According to a recent study by TAQA, Europe has long been interested in the idea of importing green hydrogen from Morocco in particular because of its enviable location so near to the old continent and the availability of the necessary infrastructure.
In this context, he stated that a recent analysis by Aurora Energy Research revealed that by 2030, importing green hydrogen from Morocco will be more advantageous than producing it domestically in Europe.
According to the European Commission’s proposal, “green hydrogen will be vital to replacing natural gas, coal, and oil in industries that are difficult to decarbonize and transport.” Hydrogen is expected to play a significant role in the EU’s energy transition.
Using Germany as a case study, Aurora Energy predicts that importing green hydrogen will be financially advantageous for the EU by 2030, with imports from Australia, Chile, and Morocco in particular offering comparable prices compared to domestic green hydrogen generation.
According to an Aurora Energy report obtained by the specialized energy platform, renewable hydrogen production in Germany will cost between 3.90 and 5 euros per kilogram by 2030.
The fact that Aurora exclusively examines hydrogen produced by electrolysis devices directly connected to renewable sources and disconnected from the national grid reflects the discrepancy in solar and onshore wind generation across the nation.
By 2030, the EU may purchase green hydrogen from Australia, Chile, Morocco, and the United Arab Emirates, countries with great potential for producing renewable energy and project developers eager to export hydrogen.

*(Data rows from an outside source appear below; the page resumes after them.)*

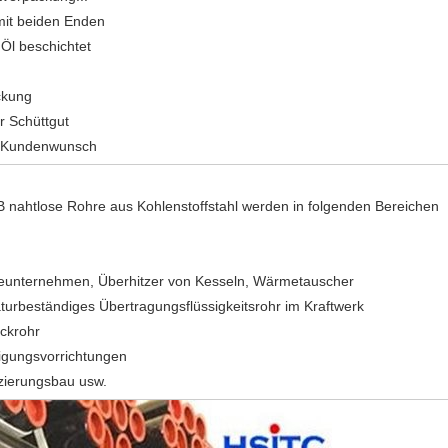
mit beiden Enden
r Öl beschichtet
ckung
r Schüttgut
ch Kundenwunsch
nahtlose Rohre aus Kohlenstoffstahl werden in folgenden Bereichen
ieunternehmen, Überhitzer von Kesseln, Wärmetauscher
urbeständiges Übertragungsflüssigkeitsrohr im Kraftwerk
uckrohr
igungsvorrichtungen
zierungsbau usw.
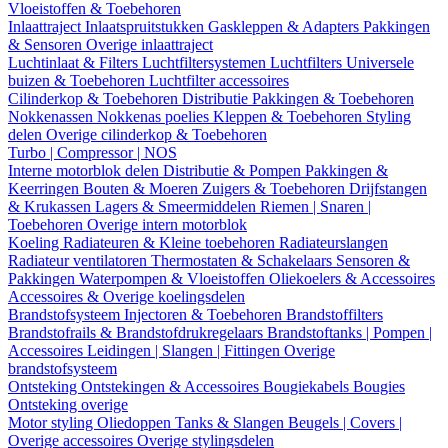
Vloeistoffen & Toebehoren
Inlaattraject
Inlaatspruitstukken
Gaskleppen & Adapters
Pakkingen
& Sensoren
Overige inlaattraject
Luchtinlaat & Filters
Luchtfiltersystemen
Luchtfilters
Universele
buizen & Toebehoren
Luchtfilter accessoires
Cilinderkop & Toebehoren
Distributie
Pakkingen & Toebehoren
Nokkenassen
Nokkenas poelies
Kleppen & Toebehoren
Styling
delen
Overige cilinderkop & Toebehoren
Turbo | Compressor | NOS
Interne motorblok delen
Distributie & Pompen
Pakkingen &
Keerringen
Bouten & Moeren
Zuigers & Toebehoren
Drijfstangen
& Krukassen
Lagers & Smeermiddelen
Riemen | Snaren |
Toebehoren
Overige intern motorblok
Koeling
Radiateuren & Kleine toebehoren
Radiateurslangen
Radiateur ventilatoren
Thermostaten & Schakelaars
Sensoren &
Pakkingen
Waterpompen & Vloeistoffen
Oliekoelers & Accessoires
Accessoires & Overige koelingsdelen
Brandstofsysteem
Injectoren & Toebehoren
Brandstoffilters
Brandstofrails & Brandstofdrukregelaars
Brandstoftanks | Pompen |
Accessoires
Leidingen | Slangen | Fittingen
Overige
brandstofsysteem
Ontsteking
Ontstekingen & Accessoires
Bougiekabels
Bougies
Ontsteking overige
Motor styling
Oliedoppen
Tanks & Slangen
Beugels | Covers |
Overige accessoires
Overige stylingsdelen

The average cost of producing hydrogen in each of these nations in 2030 is less than the range of German production costs, coming to €3.1 ($3.39) per kilogram in Australia and Chile, €3.2 ($3.49) in Morocco, and €3.6 ($3.93) in the United Arab Emirates.
The least expensive mode of transportation for green hydrogen importers in Germany is via pipelines; in 2030, the cost of importing from Morocco by pipeline will be 3.72 euros ($4.06) per kilogram.
By 2030, the EU is not on pace to create a working network of hydrogen pipelines that can transport supplies from Morocco to Germany.
Compared to shipping green hydrogen, accelerating pipeline building might lower import prices by at least 20%.
The most cost-effective alternative in 2030 is to import hydrogen from Morocco into Germany via ship in the form of liquid hydrogen. This option will cost 4.58 euros ($5) per kilogram.
Transporting hydrogen in ammonia will cost 4.72 euros ($5.15) per kilogram, whilst using liquid organic hydrogen tankers to import hydrogen from Morocco will cost 4.68 euros ($5.11).
Only if hydrogen is carried as ammonia, which costs 4.84 euros ($5.29) per kilogram and 4.86 euros ($5.31) per kilogram, respectively, will imports from Australia and Chile be competitive.
The cost of transporting hydrogen in ammonia, which is the cheapest option, is 5.36 euros ($5.85) per kilogram, making the import of hydrogen from the UAE uncompetitive.